Collection entries:
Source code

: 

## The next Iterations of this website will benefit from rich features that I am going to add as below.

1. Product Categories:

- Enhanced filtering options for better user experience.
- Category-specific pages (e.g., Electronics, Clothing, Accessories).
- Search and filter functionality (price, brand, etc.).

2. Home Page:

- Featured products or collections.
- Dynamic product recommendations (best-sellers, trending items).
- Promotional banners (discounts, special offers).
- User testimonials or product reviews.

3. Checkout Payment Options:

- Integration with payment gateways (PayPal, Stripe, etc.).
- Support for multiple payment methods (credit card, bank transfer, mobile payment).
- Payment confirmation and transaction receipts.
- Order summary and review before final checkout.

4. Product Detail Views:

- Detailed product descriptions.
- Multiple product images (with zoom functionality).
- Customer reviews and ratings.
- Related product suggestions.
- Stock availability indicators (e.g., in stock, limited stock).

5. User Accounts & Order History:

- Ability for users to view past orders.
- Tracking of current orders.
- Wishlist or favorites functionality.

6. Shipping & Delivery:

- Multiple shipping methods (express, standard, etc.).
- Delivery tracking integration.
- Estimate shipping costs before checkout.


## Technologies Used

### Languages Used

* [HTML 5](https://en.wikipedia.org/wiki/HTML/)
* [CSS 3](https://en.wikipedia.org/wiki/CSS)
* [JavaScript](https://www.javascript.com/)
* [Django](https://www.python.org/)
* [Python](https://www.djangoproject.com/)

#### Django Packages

▶ [TASK REQUIREMENTS]
Nothing but the lines above from the one containing "- Detailed product descriptions." through the one containing "- Delivery tracking integration." should appear in the answer, each repeated exactly.

▶ [ANSWER SPACE]
- Detailed product descriptions.
- Multiple product images (with zoom functionality).
- Customer reviews and ratings.
- Related product suggestions.
- Stock availability indicators (e.g., in stock, limited stock).

5. User Accounts & Order History:

- Ability for users to view past orders.
- Tracking of current orders.
- Wishlist or favorites functionality.

6. Shipping & Delivery:

- Multiple shipping methods (express, standard, etc.).
- Delivery tracking integration.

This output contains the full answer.